Emily Franklin's food memoir Too Many Cooks was born of two simple loves: food and children. A foodie and former chef, Franklin wants to pass on her love of food and cooking to her kids; she wants them not only to enjoy what they're eating but to know what they're eating. So, over the course of a year, she introduces her children to new dishes--some exotic, some thrown together with whatever she has in her cabinets--with varying degrees of success. Undaunted by failure ("This tastes like sand!"), Franklin pursues her culinary mission from the heartland of Indiana to the Umbrian countryside. Some meals conjure visions of pleasure while others are utter catastrophes. Along the way, she discovers how a delicious (or even disastrous) meal can bring families together and feed the soul.
As Franklin chronicles her family's year around the kitchen table, season by season, she shares original recipes. From comfort, kid-friendly food like Mummy Nuggets, to the more adventurous Saffron Fish Chowder, to food made on the fly like Orange-Oaty-I-Don't-Know Cookies, each recipe follows a charming or bittersweet or laugh-out-loud anecdote that captures the chaos of cooking for four young kids.

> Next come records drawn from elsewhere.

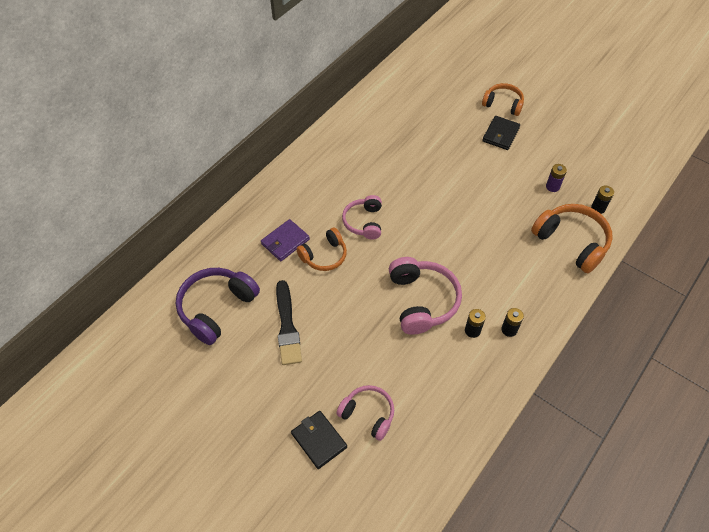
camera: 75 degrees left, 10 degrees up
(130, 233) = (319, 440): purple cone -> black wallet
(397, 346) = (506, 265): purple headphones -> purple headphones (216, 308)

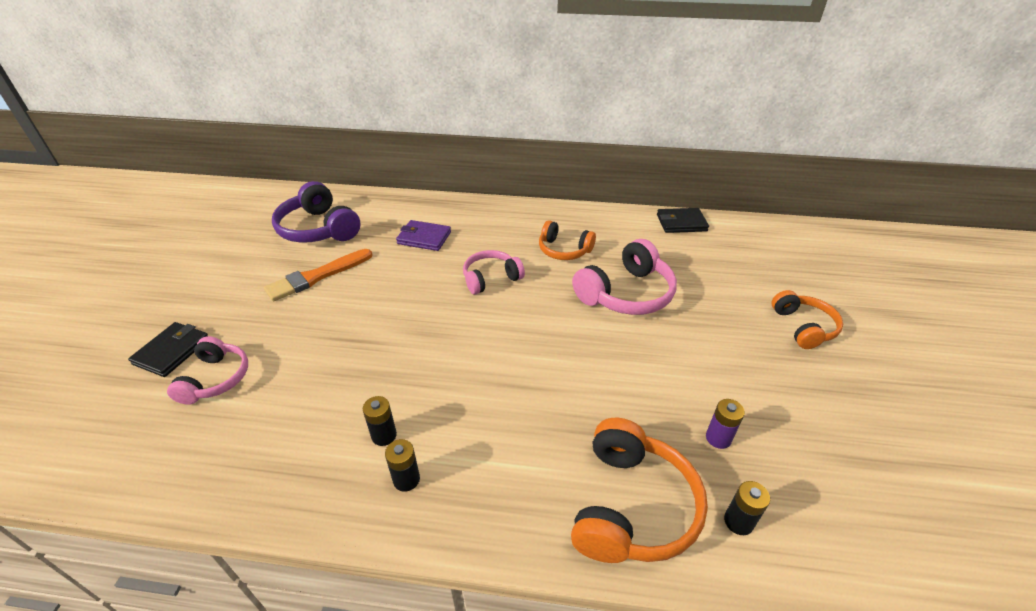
camera: 60 degrees right, 15 degrees down
(216, 308) = (318, 229): purple headphones -> purple headphones turned 135 degrees counterclockwise
(287, 326) = (317, 276): black brush -> orange brush
(324, 256) = (423, 268): orange headphones -> orange headphones (564, 250)
(422, 301) = (406, 366): pink headphones -> pink headphones (626, 294)
(500, 134) = (747, 344): black wallet -> black wallet (681, 223)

Franklin seasons her stories with how-I-did-it advice on cooking and parenting that makes this such a delightful and inspiring read. And with more than 100 simple, mouthwatering dishes, Too Many Cooks is a happy mix of recipes, memories, and good storytelling.
Author Notes
EMILY FRANKLIN is the author of Liner Notes and The Girls' Almanac . She is also the author of several Young Adult novels. Her fiction, poetry, and articles have been published in The Boston Globe and the Mississippi Review among others, and been anthologized in Some Kind of Wonderful: Contemporary Writers on the Films of John Hughes and When I Was a Loser: True Stories of (Barely) Surviving High School by Today's Top Writers and the forthcoming WHAT I WOULD TELL HER: 30 Top Women Writers on the Mother--Daughter Relationship. Franklin studied at Oxford University, received her BA from Sarah Lawrence College, and her MA in Writing and Media Studies from Dartmouth College. Prior to being on the staff of National Public Radio's "Car Talk" show, she was a chef on historic and luxury yachts. Several of her recipes from that time were published in the cookbook Tea Time Journeys . She lives near Boston with her husband where she is a full time mother to four children ages eight and younger with no childcare.